Understanding more about flu trends could reduce disease spread, but big data efforts have overestimated cases. Researchers at UC San Diego are working to combine traditional data sources with big data to improve the quality of prediction.
Even though the flu season is generally starting to abate around now, it is still having an impact, and affects around 20% of people worldwide. In the US alone, it leads to around 200,000 hospitalizations each year. Google Flu Trends shows in real time where people in the US are searching for information on flu and flu-like symptoms. Google uses big data to approximate disease burden and spread, producing estimates around two weeks earlier than surveillance data collected by the US Centers for Disease Control and Prevention (CDC). However, there have been reports that Google Flu Trends has overestimated the levels three years running, and cannot always differentiate between laboratory-confirmed cases and syndromic influenza-like illness (ILI).
The US San Diego researchers, in a paper published in Scientific Reports, combined CDC data and Google Flu Trends to create a model. This weighted Google Flu Trends predictions with a social network derived from CDC data on laboratory-tested cases of flu, and was therefore able to refine and improve Google Flu Trends predictions. The new model was able to predict infections up to one week in the future, as well as predicting current infections with the same accuracy as Google.

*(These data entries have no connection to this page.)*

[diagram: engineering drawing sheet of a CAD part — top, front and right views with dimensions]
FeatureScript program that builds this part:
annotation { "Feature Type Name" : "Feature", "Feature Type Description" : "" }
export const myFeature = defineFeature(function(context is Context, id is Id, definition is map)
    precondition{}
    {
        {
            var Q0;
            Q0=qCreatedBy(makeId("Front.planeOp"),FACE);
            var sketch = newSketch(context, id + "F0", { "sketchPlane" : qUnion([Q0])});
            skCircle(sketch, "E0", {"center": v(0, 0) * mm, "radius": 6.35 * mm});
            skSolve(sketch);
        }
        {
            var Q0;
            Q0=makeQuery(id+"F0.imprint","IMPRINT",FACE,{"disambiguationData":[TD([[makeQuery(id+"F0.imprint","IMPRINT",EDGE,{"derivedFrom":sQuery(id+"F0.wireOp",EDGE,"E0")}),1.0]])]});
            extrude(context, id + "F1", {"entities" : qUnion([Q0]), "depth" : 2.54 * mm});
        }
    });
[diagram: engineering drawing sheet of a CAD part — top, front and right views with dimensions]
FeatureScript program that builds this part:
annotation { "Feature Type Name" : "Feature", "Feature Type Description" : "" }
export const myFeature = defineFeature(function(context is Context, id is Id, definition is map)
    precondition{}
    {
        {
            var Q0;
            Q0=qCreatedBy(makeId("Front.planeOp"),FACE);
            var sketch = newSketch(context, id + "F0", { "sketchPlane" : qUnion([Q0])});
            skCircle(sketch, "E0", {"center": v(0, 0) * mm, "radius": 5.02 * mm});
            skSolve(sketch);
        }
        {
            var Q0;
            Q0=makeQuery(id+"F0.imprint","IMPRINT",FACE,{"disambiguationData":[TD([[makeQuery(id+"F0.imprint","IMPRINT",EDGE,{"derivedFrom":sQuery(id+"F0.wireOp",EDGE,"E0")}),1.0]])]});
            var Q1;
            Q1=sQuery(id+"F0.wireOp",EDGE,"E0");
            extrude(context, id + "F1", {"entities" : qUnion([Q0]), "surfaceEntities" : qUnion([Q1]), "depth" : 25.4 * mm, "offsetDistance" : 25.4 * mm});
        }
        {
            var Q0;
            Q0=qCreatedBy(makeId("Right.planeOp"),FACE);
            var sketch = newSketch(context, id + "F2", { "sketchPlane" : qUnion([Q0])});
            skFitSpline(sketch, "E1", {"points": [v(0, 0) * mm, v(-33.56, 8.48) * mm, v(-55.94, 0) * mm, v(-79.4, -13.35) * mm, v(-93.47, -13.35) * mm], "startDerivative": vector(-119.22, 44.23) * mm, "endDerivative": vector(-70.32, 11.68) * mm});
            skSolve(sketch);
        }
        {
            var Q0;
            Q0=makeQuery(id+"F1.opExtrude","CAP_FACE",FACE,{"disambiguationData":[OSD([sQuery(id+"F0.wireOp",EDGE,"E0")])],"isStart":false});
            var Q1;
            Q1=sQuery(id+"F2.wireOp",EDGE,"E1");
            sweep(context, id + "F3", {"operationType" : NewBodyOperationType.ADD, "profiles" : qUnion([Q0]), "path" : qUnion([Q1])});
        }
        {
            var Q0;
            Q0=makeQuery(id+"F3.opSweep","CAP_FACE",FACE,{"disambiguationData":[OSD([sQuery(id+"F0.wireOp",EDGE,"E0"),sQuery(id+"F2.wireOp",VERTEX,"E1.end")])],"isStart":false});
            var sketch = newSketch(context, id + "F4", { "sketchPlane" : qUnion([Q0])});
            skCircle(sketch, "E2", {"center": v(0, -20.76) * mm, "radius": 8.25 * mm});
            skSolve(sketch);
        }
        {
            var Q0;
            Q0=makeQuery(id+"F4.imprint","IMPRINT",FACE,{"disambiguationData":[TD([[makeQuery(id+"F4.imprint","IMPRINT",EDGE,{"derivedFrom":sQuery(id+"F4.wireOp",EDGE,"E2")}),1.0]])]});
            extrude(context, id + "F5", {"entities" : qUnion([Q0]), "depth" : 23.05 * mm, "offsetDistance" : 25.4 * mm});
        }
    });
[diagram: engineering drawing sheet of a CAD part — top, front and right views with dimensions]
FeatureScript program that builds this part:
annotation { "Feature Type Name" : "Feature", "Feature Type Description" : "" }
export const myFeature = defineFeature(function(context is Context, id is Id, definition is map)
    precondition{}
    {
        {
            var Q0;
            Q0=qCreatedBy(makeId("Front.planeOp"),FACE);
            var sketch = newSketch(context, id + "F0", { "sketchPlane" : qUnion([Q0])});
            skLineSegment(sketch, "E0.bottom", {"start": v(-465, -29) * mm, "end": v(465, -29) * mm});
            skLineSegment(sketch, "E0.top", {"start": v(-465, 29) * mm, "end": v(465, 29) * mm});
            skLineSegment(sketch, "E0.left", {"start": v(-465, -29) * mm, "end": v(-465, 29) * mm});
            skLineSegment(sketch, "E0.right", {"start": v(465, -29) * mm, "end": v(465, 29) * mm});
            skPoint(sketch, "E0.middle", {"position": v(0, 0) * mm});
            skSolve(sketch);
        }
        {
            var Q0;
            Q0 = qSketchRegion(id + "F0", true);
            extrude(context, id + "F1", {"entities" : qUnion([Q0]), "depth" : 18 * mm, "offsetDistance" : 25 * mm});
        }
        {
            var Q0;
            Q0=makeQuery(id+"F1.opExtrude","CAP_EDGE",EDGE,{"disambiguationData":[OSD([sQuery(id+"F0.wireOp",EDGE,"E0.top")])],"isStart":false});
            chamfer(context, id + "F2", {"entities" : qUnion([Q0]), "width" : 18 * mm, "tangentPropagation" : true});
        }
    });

“Our innovation,” says Michael Davidson at UC San Diego, “is to construct a network of ties between different US health regions based on information from the CDC. We asked: Which places in years past got the flu at about the same time? That told us which regions of the country have the strongest ties, or connections, and gave us the analytic power to improve Google’s predictions.”
The team hopes that their model will be implemented by epidemiologists and data scientists to better target prevention and treatment efforts, especially during epidemics.